§ **The task**: In the entries below, spot each line with the word "Right" and copy it.

§ **Listed records**:
════
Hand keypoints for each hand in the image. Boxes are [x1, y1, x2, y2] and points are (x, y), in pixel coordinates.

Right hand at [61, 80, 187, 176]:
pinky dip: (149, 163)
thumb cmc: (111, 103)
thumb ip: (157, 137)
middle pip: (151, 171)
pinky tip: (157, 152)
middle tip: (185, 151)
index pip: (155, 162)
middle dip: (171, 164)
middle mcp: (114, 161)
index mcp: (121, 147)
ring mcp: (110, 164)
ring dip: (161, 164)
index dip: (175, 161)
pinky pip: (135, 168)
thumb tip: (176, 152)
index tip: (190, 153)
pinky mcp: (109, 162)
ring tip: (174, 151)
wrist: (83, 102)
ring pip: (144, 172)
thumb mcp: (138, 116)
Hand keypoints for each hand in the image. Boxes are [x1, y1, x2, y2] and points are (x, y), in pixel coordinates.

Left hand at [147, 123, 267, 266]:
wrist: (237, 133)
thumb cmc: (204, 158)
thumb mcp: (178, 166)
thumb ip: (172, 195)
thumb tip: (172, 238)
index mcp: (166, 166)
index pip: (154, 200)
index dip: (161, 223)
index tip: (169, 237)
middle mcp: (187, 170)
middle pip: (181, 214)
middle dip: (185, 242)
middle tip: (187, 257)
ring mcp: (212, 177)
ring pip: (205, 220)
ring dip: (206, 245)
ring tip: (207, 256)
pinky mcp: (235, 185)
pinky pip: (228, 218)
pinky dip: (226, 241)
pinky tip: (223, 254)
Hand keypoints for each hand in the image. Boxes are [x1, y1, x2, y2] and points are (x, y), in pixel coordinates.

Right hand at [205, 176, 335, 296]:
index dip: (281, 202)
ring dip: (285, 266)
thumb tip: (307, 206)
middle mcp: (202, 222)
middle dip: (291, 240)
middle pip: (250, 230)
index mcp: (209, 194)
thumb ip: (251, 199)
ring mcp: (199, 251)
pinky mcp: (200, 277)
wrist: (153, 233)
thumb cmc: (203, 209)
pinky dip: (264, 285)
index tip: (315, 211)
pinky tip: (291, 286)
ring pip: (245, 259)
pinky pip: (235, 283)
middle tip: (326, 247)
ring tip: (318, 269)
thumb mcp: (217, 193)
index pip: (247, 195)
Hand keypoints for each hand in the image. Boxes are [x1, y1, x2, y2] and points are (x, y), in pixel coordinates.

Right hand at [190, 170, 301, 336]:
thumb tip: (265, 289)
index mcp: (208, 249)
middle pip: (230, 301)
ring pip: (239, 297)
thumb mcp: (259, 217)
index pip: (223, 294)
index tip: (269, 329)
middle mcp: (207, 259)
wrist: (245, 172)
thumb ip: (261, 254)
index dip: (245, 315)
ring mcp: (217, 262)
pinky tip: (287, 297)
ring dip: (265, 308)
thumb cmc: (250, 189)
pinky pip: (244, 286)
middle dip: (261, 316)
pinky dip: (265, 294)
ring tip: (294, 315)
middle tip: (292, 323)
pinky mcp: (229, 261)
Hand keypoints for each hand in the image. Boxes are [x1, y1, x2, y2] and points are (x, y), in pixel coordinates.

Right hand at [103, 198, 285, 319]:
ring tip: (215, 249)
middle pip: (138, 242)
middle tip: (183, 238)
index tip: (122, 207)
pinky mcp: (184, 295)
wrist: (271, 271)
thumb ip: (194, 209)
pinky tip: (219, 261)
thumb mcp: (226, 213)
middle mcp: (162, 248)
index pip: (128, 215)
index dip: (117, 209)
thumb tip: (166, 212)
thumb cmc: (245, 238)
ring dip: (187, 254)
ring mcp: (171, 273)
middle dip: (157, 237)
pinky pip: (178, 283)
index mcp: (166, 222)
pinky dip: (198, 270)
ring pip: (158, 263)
════
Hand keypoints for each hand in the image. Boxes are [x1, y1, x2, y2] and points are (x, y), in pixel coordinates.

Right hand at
════
§ **Result**:
Right hand at [61, 80, 187, 176]:
Right hand at [205, 176, 335, 296]:
Right hand at [190, 170, 301, 336]:
Right hand at [103, 198, 285, 319]:
Right hand at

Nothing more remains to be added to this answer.